Return every line of the material below that contains the string "ursäkt", copied in full. Match the case exactly.

(Data records)

┌────────

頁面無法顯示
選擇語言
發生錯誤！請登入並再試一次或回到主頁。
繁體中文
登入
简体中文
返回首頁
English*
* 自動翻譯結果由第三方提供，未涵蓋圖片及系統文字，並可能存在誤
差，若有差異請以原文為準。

└────────
┌────────

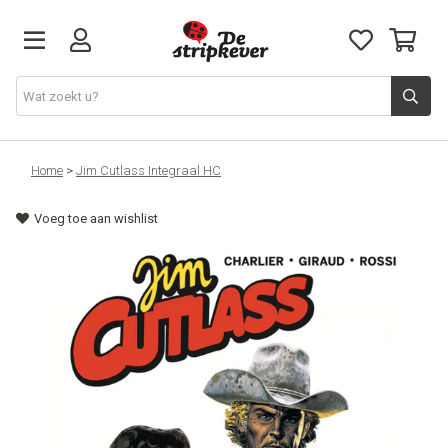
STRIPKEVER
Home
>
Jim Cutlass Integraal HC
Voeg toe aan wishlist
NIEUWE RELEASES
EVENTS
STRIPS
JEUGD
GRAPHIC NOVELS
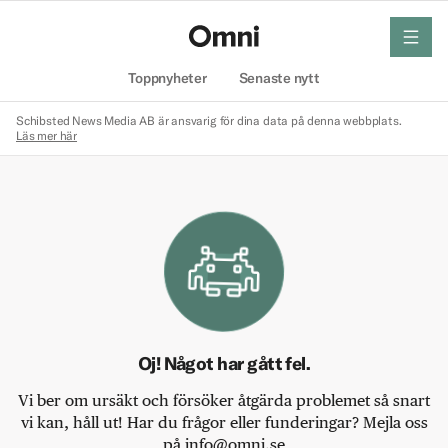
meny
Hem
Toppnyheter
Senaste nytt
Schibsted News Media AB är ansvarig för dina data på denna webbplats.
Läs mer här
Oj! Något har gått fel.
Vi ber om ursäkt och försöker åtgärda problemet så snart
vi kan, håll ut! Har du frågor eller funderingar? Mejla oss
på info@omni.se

└────────

▶ [RESPONSE FOR THIS EXERCISE]
Vi ber om ursäkt och försöker åtgärda problemet så snart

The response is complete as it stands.